Although I have read many reports about homsexuality being something a person is born with (which is what I believe) rather than something they develop in to, I don't believe that at this young stage a child who will be gay will be showing any different signs to point to this. I think at this stage they are simply too young to exert any differnece regardless of sexuality! He's not even two for goodness sake!

Mummy and Joshi

My father in law has never actually said the words "You'll make him Gay" but it is implied with the whole hiding the handbag and removing the hairband and putting it out of Joshua's reach. Nothing makes me more cross at the moment than this. Joshua enjoys cars and footballs as much as he likes handbags and glittery hairbands, and if his choice is to combine the two then I dare the next person to try and change this for they will recieve the full fury of my wrath! At this stage in development being able to choose is really the whole point in learning about who they are, and if he likes these things now it's because he has decided he likes them and who am I to try and change something my son has decided he likes? Or anyone else for that matter. It's one of his earliest and first decesions, because he's so young all his decesions up until recently have been made for him by me and his Daddy. These handbag and hairband decesions are decesions he is making himself and I couldn't be more proud of them and won't stand for anyone trying to change my innocent childs first independant choices.

My father in law combines his removal of Joshua's more feminine play things with being too rough with my son. Don't misunderstand me, I actually love my father in law dearly. But he is far too rough with my son and tries to encourage us to be just as rough with him. He says thats what and how boys are. Fair enough, but it's not how this boy is or will be played with. I won't stand for him removing the sparkly hair band and replacing it with too much rough playing just in order to make Joshua fall more in line with a boy stereotype. He already is a boy, playing rough games isn't going to make him more of a boy is it?! I frequently have to give my partner the evil eye to tell him to calm his own father down when he gets like this, but trust me it takes all my energy to keep my mouth shut!

At this age and stage I really don't believe that children can be 'made to be gay' not just because I believe that it's something you are either born as or not, but because it's also something I think that childhood innocence removes the worrying elements from. To my beautiful son, a sparkly headband is as fun and just as innocent to play with as Buzz Lightyear or his toy cars and vice versa for girls too. There is nothing inside him luring him towards the feminine toys over the boys toys, it's just at this precise stage he likes them both.
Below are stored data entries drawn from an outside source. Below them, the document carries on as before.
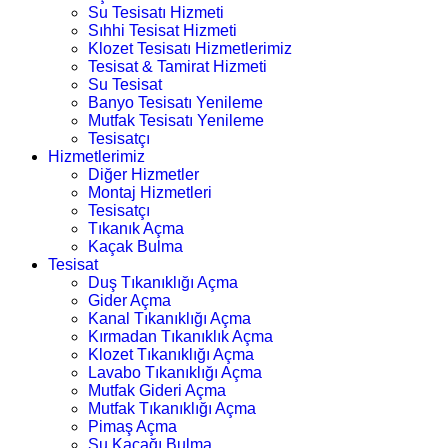
Su Tesisatı Hizmeti
Sıhhi Tesisat Hizmeti
Klozet Tesisatı Hizmetlerimiz
Tesisat & Tamirat Hizmeti
Su Tesisat
Banyo Tesisatı Yenileme
Mutfak Tesisatı Yenileme
Tesisatçı
Hizmetlerimiz
Diğer Hizmetler
Montaj Hizmetleri
Tesisatçı
Tıkanık Açma
Kaçak Bulma
Tesisat
Duş Tıkanıklığı Açma
Gider Açma
Kanal Tıkanıklığı Açma
Kırmadan Tıkanıklık Açma
Klozet Tıkanıklığı Açma
Lavabo Tıkanıklığı Açma
Mutfak Gideri Açma
Mutfak Tıkanıklığı Açma
Pimaş Açma
Su Kaçağı Bulma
There is no lurking meaning behind it.

So I don't think anything I do at this stage is going to make my son gay and I don't like people trying to change something which doesn't need changing. Most importantly when it comes to my son, I'm the boss and regardless of their opinions I am in change and will decide 'what goes' because in such a short time Joshua will be choosing everything for himself and I will be but a bystander to his beautiful life of decesions, there only to provide guidance. I guess you could say I'm just getting practice in now with this whole subject!

Until the days when he makes all his own decesions (and I'm sure some pretty bad ones will be made in his teens!) and doesn't need my acceptance or guidance, I will happily allow him the carefree, safe environment to make his own choices, regardless of what they are.